What is being asked →
Look through the data below. Collect every line where the word "click" occurs.

[Stored items]
== Segment start ==

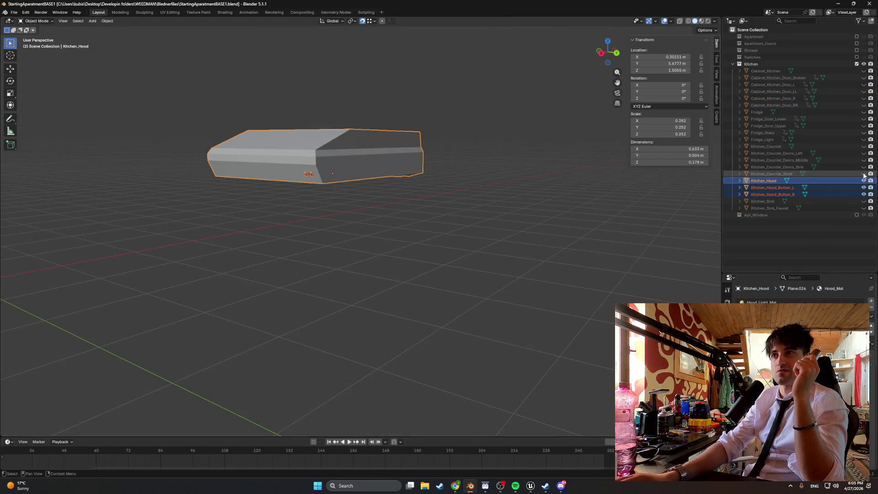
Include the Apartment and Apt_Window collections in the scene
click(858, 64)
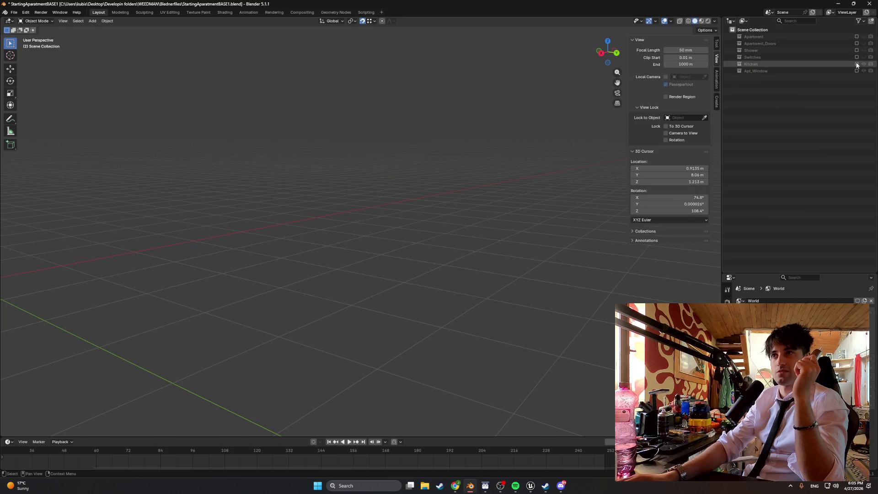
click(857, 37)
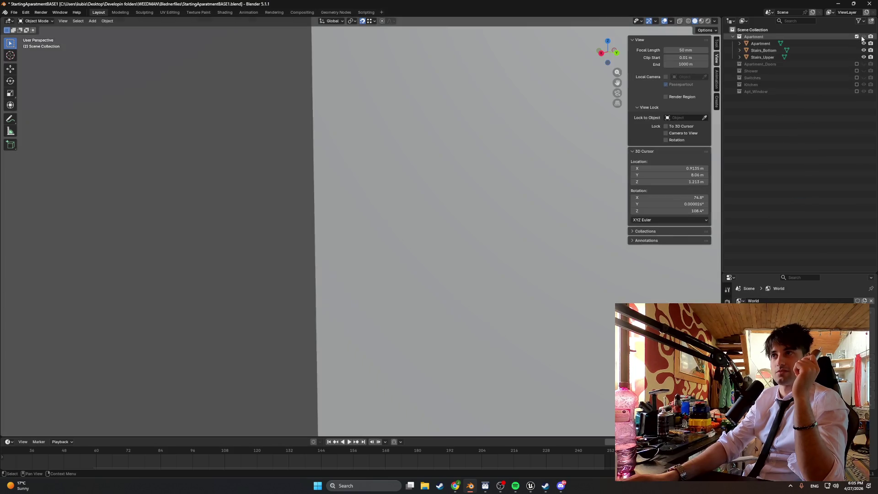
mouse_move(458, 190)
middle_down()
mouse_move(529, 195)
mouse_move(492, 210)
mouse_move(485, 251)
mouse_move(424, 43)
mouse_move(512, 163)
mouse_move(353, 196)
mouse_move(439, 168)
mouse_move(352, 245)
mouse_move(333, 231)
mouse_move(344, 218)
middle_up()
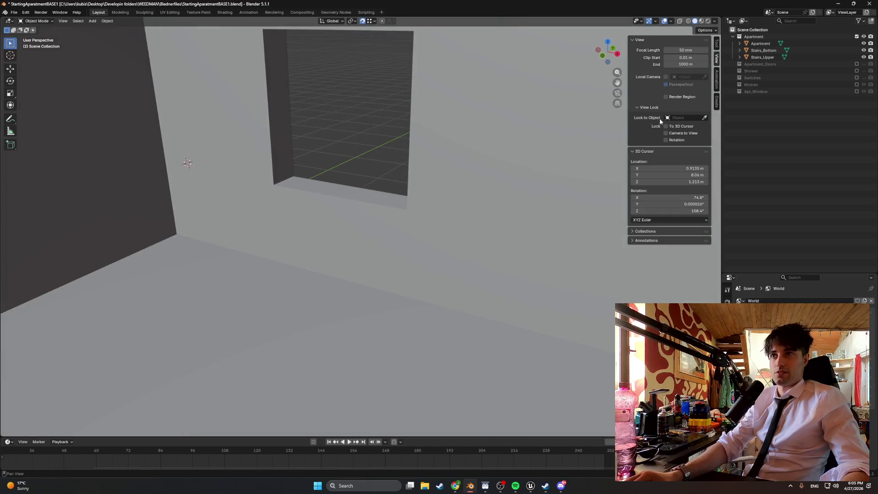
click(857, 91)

== Segment end ==

Problem solution →
click(858, 64)
click(857, 37)
click(857, 91)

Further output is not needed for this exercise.